Preferred PR size: under 400 lines where practical.

Before tagging a release, run the full E2E artifacts chain and ensure it passes (package-release → export-risk-register into release dir → build-release-manifest → verify-release --strict-fingerprints → schema/crosswalk). Run python scripts/validate_security_safety_refs.py to ensure risk_registry, security_attack_suite, and safety case claims stay aligned. See CI and Trust verification.

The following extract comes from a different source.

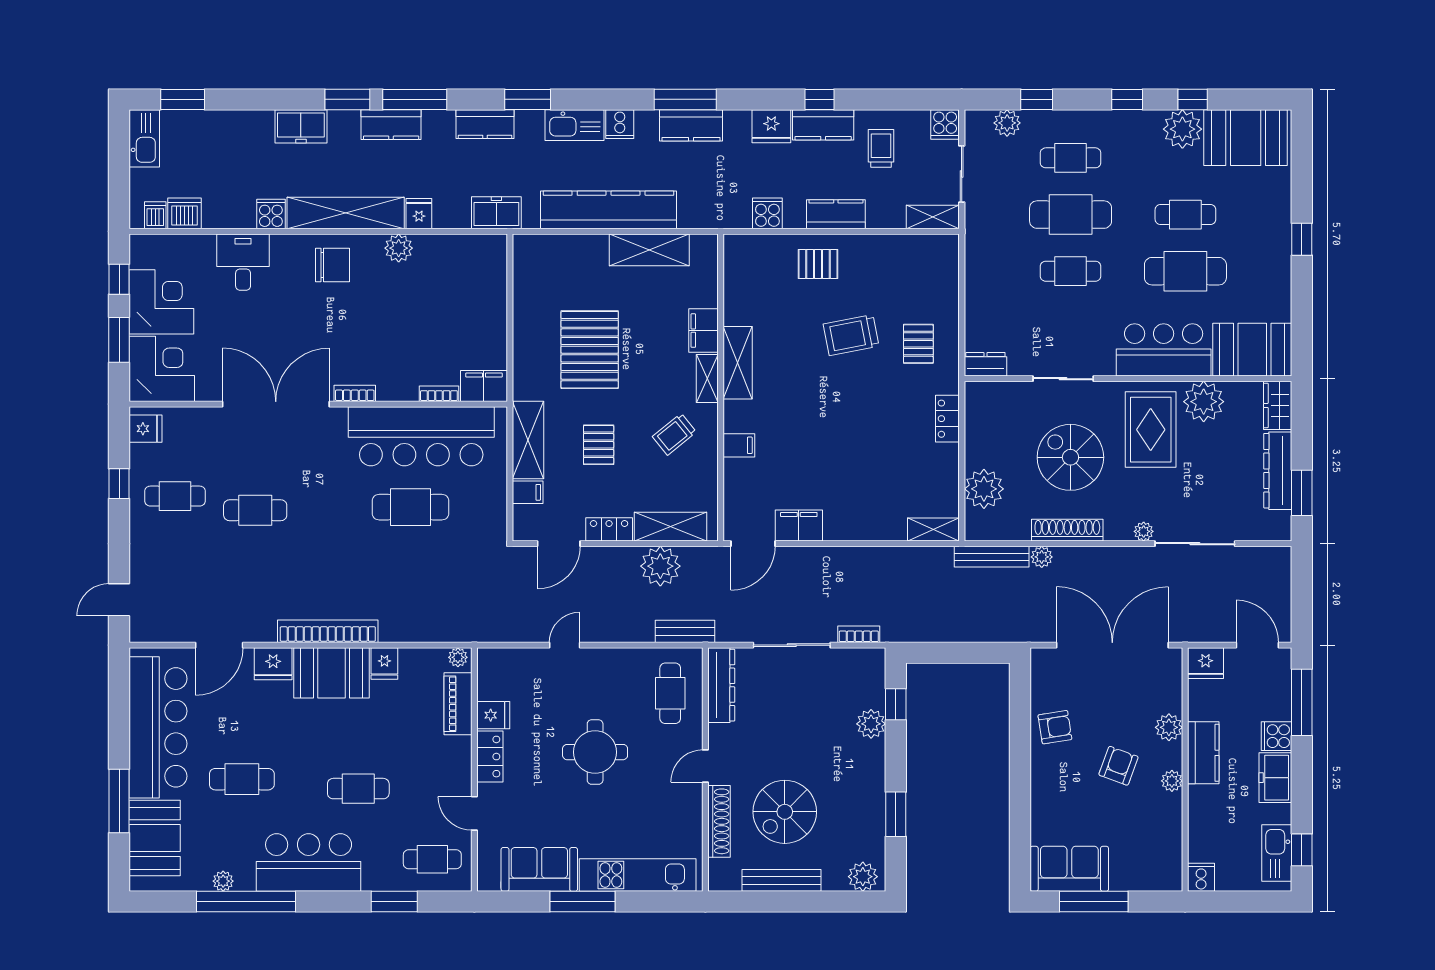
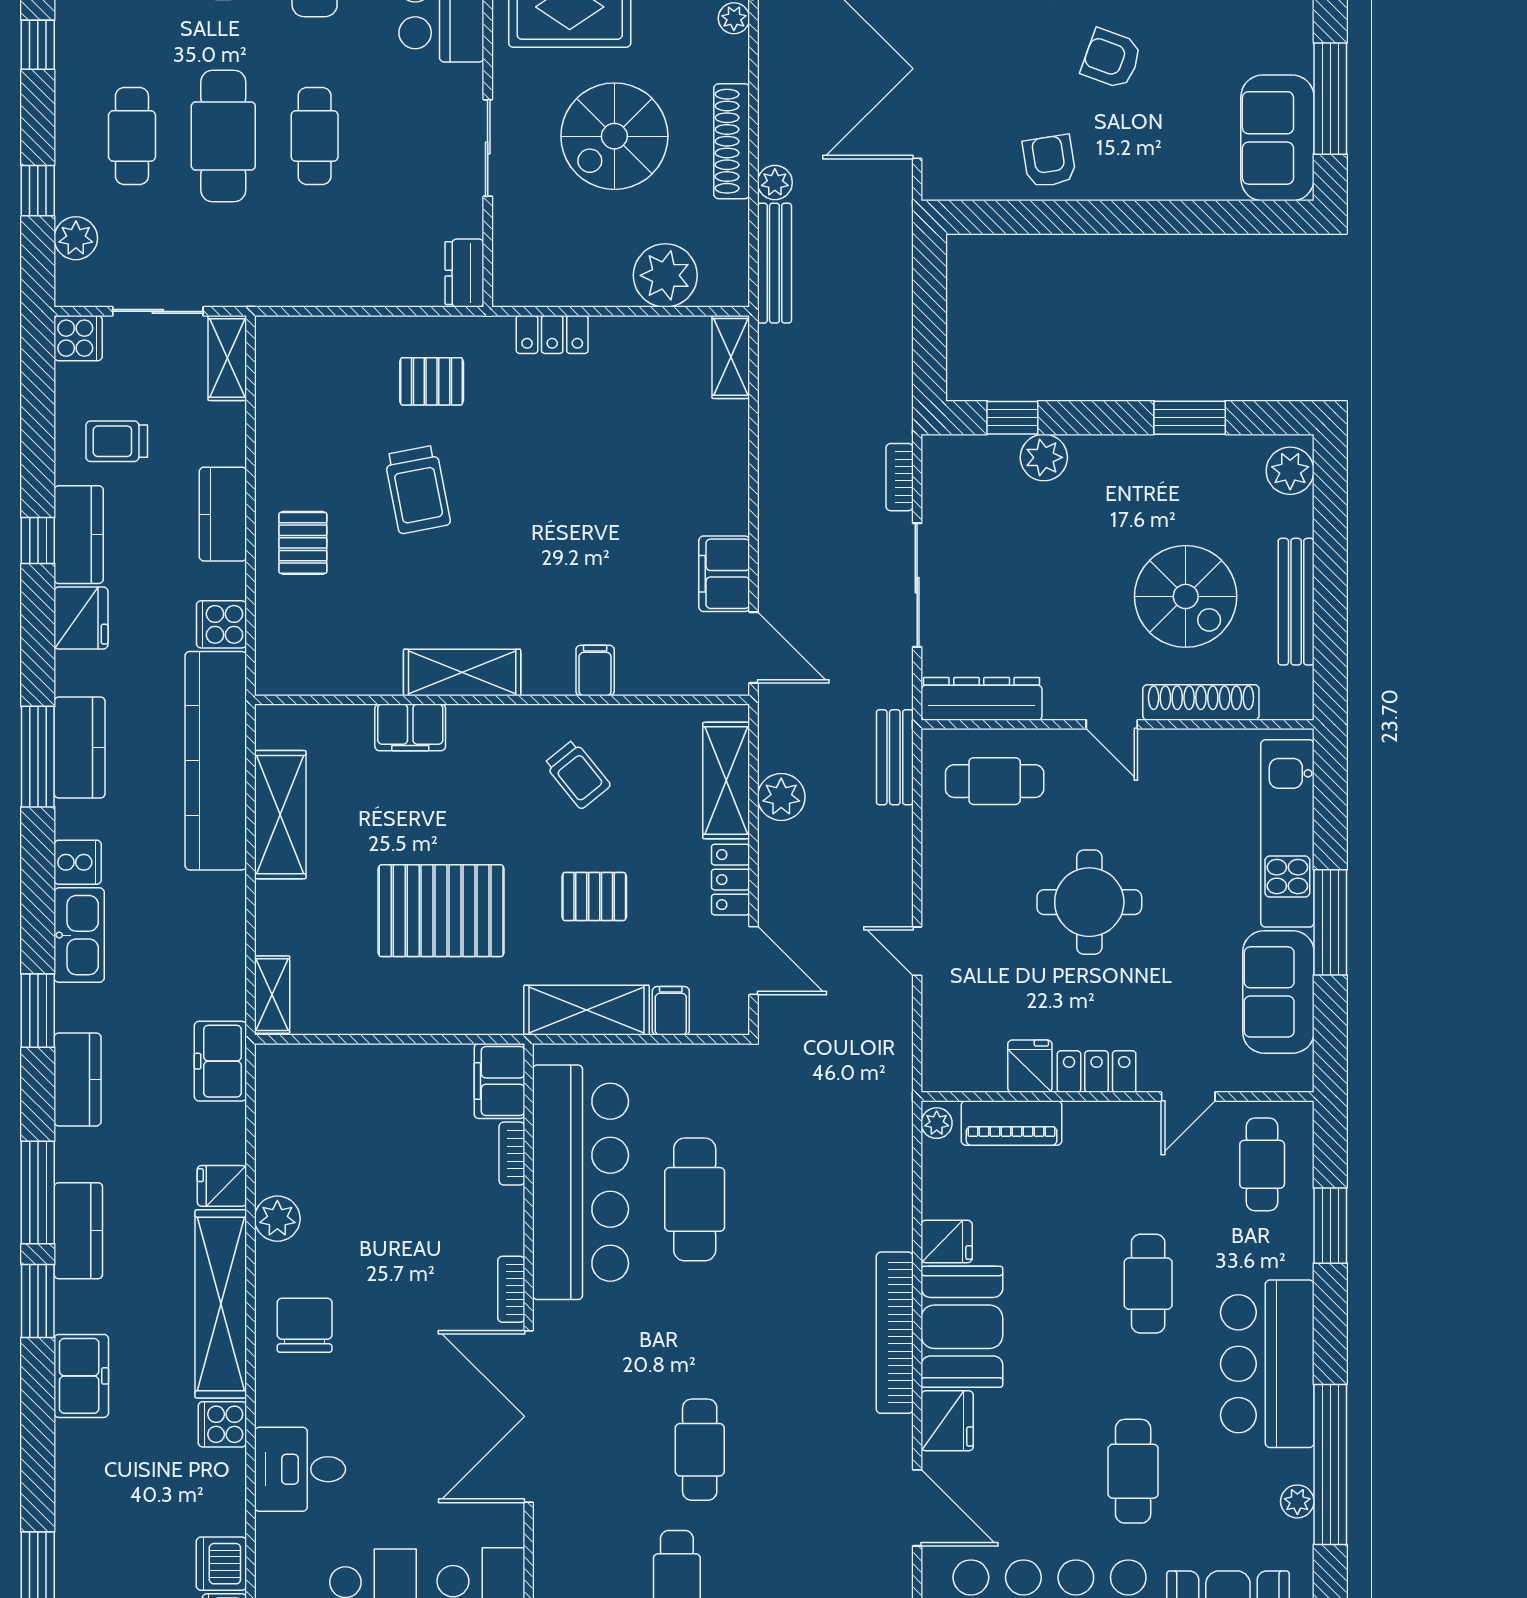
kitchen counter: (609, 210) -> (216, 761), moved
shelving: (707, 379) -> (272, 995), moved, turned 90
plant: (660, 566) -> (781, 797), width x0.73, depth x0.73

Optional smoke tests (env vars)

  • Quick-eval — Run 1 episode each of throughput_sla, adversarial_disruption, multi_site_stat: labtrust quick-eval --seed 42 (requires .[env,plots]). CI runs this on every push/PR.
  • LABTRUST_BENCH_SMOKE=1 — Run benchmark smoke (1 episode per task): labtrust bench-smoke --seed 42 (requires .[env]).
  • LABTRUST_REPRO_SMOKE=1 — Run reproduce smoke: labtrust reproduce --profile minimal --out runs/repro_smoke (requires .[env,plots]).
  • Coordination tests — Run all coordination-related tests: pytest -q tests/ -k coordination (requires .[env]). CI coordination-smoke job (when LABTRUST_COORDINATION_SMOKE=1) runs validate-policy, these tests, and one-episode coord_scale + coord_risk. See Coordination methods (Coordination done checklist section).
  • LABTRUST_PAPER_SMOKE=1 — Run package-release paper profile smoke (1 episode baselines, 2 episodes insider_key_misuse study): labtrust package-release --profile paper_v0.1 --seed-base 100 --out /tmp/paper_smoke (requires .[env,plots]). Determinism: pytest tests/test_package_release.py -v (includes paper_v0.1 smoke and CLI test).
  • LABTRUST_MARL_SMOKE=1 — Run MARL smoke: pytest tests/test_marl_smoke.py -v (requires .[marl]).
  • Package-release: labtrust package-release --profile minimal --out /tmp/labtrust_release --seed-base 100 (requires .[env,plots]). For paper-ready artifact: --profile paper_v0.1 (see Paper provenance). Determinism: pytest tests/test_package_release.py -v with LABTRUST_REPRO_SMOKE=1 for minimal/full; paper_v0.1 tests use LABTRUST_PAPER_SMOKE=1.